CENH3 information from: Einkorn genomics sheds light on history of the oldest domesticated wheat
Data files
Jun 12, 2023 version files 70.45 GB
Abstract
Einkorn (Triticum monococcum) is the first domesticated wheat species, being central to the birth of agriculture and the Neolithic Revolution in the Fertile Crescent ~10,000 years ago. Here, we generate and analyze 5.2-gigabase genome assemblies for wild and domesticated einkorn, including completely assembled centromeres. Einkorn centromeres are highly dynamic, showing evidence of ancient and recent centromere shifts caused by structural rearrangements. Whole-genome sequencing of a diversity panel uncovered the population structure and evolutionary history of einkorn, revealing complex patterns of hybridizations and introgressions following the dispersal of domesticated einkorn from the Fertile Crescent. We also discovered that around 1% of the modern bread wheat (Triticum aestivum) A subgenome originates from einkorn. These resources and findings highlight the history of einkorn evolution and provide a basis to accelerate the genomics-assisted improvement of einkorn and bread wheat.
Methods
Chromatin immunoprecipitation (ChIP) and sequencing (ChIP-seq): Chromatin immunoprecipitation (ChIP) was performed according to the method given by Nagaki et al. standardized with wheat CENH3 antibody. Nuclei were isolated from 2-week-old seedlings and digested with micrococcal nuclease (Sigma, MO) to liberate nucleosomes. The digested mixture was incubated overnight with 3 mg of wheat CENH3 antibody at 4°C. The chromatin-antibody complexes were captured using Dynabeads Protein G (Invitrogen, CA). Elution of the chromatin was done using 100 ml of preheated elution buffer (1% sodium dodecyl sulfate and 0.1 M NaHCO3) for 30 min at 65°C. DNA from the ChIP was isolated using ChIP DNA Clean and Concentrator Kit (Zymo Research, CA). ChIP-seq libraries were then constructed using the TruSeq ChIP Library Preparation Kit (Illumina, CA) according to the manufacturer’s instructions, and libraries were sequenced using NovoSeq S4 with 150-bp paired-end sequencing run.

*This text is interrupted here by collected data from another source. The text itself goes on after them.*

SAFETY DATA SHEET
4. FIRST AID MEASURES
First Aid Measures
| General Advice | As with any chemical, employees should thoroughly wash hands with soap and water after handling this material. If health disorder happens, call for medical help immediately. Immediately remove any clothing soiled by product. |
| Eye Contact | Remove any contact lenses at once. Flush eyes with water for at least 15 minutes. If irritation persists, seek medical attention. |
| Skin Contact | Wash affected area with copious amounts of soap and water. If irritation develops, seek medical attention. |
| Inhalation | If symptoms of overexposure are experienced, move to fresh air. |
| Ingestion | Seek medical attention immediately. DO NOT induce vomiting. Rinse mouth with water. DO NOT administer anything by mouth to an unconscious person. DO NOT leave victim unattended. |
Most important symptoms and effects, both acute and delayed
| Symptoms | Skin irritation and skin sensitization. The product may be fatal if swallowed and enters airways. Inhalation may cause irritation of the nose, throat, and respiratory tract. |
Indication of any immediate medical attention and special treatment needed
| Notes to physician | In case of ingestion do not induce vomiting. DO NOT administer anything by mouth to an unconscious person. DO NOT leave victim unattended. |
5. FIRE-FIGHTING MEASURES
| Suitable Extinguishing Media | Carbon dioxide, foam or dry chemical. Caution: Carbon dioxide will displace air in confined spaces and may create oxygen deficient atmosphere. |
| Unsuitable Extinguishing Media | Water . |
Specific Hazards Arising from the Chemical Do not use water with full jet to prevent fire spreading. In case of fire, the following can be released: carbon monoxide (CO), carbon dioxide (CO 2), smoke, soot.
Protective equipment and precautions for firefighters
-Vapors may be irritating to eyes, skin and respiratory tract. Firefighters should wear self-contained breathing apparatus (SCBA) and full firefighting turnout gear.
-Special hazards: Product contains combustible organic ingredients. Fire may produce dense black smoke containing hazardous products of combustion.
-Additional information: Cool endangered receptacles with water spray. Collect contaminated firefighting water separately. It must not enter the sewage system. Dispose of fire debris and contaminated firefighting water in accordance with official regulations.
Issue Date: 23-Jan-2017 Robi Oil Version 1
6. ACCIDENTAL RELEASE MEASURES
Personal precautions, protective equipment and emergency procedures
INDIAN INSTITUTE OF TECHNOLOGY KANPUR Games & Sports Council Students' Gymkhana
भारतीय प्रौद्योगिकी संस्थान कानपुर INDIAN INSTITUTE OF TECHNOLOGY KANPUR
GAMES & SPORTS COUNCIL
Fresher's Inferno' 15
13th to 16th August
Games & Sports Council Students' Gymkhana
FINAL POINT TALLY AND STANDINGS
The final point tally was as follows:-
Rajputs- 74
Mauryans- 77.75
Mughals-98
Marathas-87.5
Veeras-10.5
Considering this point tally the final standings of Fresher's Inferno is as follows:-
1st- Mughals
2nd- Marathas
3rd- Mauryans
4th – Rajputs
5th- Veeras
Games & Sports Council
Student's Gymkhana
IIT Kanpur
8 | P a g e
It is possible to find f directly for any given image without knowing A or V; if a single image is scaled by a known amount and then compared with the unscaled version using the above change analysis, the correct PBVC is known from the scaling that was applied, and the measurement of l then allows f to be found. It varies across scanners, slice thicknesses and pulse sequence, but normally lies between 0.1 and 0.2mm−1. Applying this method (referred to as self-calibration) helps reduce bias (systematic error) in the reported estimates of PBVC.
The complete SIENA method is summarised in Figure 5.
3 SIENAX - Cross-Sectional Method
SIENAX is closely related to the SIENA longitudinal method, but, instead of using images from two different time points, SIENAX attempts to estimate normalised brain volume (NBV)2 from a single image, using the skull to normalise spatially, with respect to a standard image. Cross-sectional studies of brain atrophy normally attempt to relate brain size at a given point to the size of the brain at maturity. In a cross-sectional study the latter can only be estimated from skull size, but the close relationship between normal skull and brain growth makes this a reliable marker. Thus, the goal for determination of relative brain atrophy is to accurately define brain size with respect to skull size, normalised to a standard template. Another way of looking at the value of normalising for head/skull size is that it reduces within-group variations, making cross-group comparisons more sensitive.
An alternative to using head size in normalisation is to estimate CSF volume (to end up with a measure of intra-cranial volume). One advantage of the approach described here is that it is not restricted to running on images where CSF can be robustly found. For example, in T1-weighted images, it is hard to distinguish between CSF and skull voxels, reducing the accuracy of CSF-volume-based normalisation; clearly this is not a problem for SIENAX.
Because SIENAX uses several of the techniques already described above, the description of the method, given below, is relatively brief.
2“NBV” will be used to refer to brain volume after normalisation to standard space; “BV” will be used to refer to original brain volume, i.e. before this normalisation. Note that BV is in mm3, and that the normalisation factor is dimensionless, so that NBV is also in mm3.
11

CENH3 ChIP-seq data analysis: Raw ChIP sequencing reads were quality filtered and adapter sequences were removed with trimmomatic using LEADING:3 TRAILIN G:3 SLIDINGWINDOW:4:20 MINLEN:50. Trimmed reads were then mapped to the respective genomes using bowtie2 with the following parameters: --score-min L,-0.6,-0.25. The sam output file was converted to bam format, the reads were sorted by position, and duplicates were removed using SAMtools (v1.8). Multi-mappers were allowed to include reads that come from highly repetitive regions. The resulting bam file was filtered using samtools view with the -h flag and the command grep -e $'^@' -e $'\t151M\t=' -e $'\t150M\t=' to only keep reads that have no mismatch over the full read length, which can be either 150bp or 151bp long. The filtered bam files were indexed using samtools index with the -c flag and read depth per base was calculated using samtools depth with the -a flag to also report positions with no mapped reads. The resulting depth per base was then averaged in non-overlapping 100kb windows.
The resulting CENH3 Chip-seq read coverage plots were the used to define boundaries of functional centromeres. Boundaries were determined by eye, as the regions when CENH3 coverage sharply increased and decreased, respectively. Boundaries were defined with a resolution of 100 kb. To assess the contiguous assembly of the centromeres, we obtained the breakpoints (start and end) of each contig in the pseudomolecule assemblies using MUMmer (v4.0.0.2). We then mapped the contig breakpoints with the CENH3 read density to see whether the centromeres are contained on a single contig.
Usage notes
The link contain the BED files and the BAM (mapped) files of CENH3 reads against the respective genome assembly.